The army of temps I was in and the director of Quality assurance/regulatory affairs was gone when all the testing was approved and filed. They didn't want anyone who knew where there were bodies when the FDA came back around.
 
My wife is talking about a trip next year to a destination served mostly by Boeing.
At present prices it will cost an extra $60 on a $600 ticket to avoid flying Boeing.
It is more a matter of distrust of the company than distrust of the older planes.
Rather than trying to avoid certain models, it's easier and safer to avoid Boeing.
How things change.
If it's not Boeing, I'm not going!
Is becoming
If it's not Boeing, I'm not going!


Bill
--------------------
"Why not the best?"
Jimmy Carter
 
It's pretty easy in the EU to avoid the max you just don't book with ryanair which it would be a cold day in hell before I would anyway or Norwegian. Avoid those two and you pretty much certain you won't fly on a max for the next 5 years from the point of it getting certified again.

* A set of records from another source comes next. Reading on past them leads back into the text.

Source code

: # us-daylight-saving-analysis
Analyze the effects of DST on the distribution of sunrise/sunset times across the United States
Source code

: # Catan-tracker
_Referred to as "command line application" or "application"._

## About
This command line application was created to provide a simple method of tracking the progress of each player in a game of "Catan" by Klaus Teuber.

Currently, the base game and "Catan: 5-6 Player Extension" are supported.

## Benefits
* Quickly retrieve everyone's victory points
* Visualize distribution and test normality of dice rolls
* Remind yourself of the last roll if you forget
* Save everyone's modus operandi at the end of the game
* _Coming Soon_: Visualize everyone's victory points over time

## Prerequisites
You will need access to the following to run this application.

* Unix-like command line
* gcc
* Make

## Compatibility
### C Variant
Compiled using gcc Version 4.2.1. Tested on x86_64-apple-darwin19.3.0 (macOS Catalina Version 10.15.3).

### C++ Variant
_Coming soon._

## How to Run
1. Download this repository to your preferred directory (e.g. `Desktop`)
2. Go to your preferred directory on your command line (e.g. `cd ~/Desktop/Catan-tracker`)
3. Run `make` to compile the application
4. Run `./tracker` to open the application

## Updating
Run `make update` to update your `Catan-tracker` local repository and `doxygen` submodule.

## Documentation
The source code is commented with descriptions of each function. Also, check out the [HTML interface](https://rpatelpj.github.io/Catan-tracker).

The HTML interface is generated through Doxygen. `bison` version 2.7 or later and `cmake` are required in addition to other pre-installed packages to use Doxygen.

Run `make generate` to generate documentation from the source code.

Btw they are junk compared to pre MD merger. And you lot Inn the USA will have to fly on them like it or not.
 
I would fly on the first MAX to leave the gate. Once that bone-headed software is tweaked out of the MCAS I know it will be one of the safest planes in the sky.

Brad Waybright

It's all okay as long as it's okay.
 
It's not the plane.
It's the company I no longer trust.
After Max, what's next?
Certainly not my safety.

Bill
--------------------
"Why not the best?"
Jimmy Carter
 
Well, one would think the billions this is undoubtedly going to cost Boeing would be a lesson hard-learned. Assuming they have kicked out all of the guilty parties and return to their roots, the company has a good product line and a somewhat besmirched reputation, but that can be won back. It's not unusual for a company to let some incompetents run the store from time to time, which usually manifests into some kind of disaster. A consequence is that sometimes this sort of thing drives away the best talent, which is harder to recover. Warren Buffet famously said that he would only own a company that an idiot could run, because an idiot would eventually end up running it.

Brad Waybright

It's all okay as long as it's okay.
 
Its not the software that's the problem, if it was only the software then it would be flying again already.

Its pretty obvious that there are other certification issues which the software was meant to cover up. But now people external to Boeing are looking at the aircraft properly they are surfacing. More than likely Boeing knew about them from before the first flight of the MAX but managed to blind side the FAA to get certification.

I have a suspicion that the MCAS was in fact an anti-stall system instead of just a control response tweaker.

The Canadians have issued a bluff saying if it fly's fine with out the MCAS we will let it fly again without it with a bit of training. And Boeing haven't touched it. Which leads a lot of us to suspect there are more fundamental issues than Boeing plus regulators have been saying.

Problem is for pilots we just don't know how the thing works or how it performs with a single AoA failure.
 
This seems to be all a bit of a red herring, not that I'm defending Boeing, but if anyone thinks that Airbus is immune from this sort of problem, they're dreaming. The two 800-lb gorillas duke it out, year after year, competing on price and performance, but they're neck and neck, which I suspect means they're doing about the same sort of thing.

TTFN (ta ta for now)
I can do absolutely anything. I'm an expert! faq731-376 forum1529 Entire Forum list
 
Well they are immune from geometric issues that Boeing have with the 737.

The Airbus has room for even bigger engines before they run out of space under the wings and have to get creative to fit the engines on.

The issues with redundancy and fbw architecture have been dealt with years ago. Yes there are still snags appear but the redundancy in the system means that nobody died.

Either the 737 is fbw or its not. If it's not then it has to comply with the manual handling regs. If it is the system architecture has to comply with the fbw regs.

Currently the max complys with niether And getting it to comply with either set of regs may be impossible.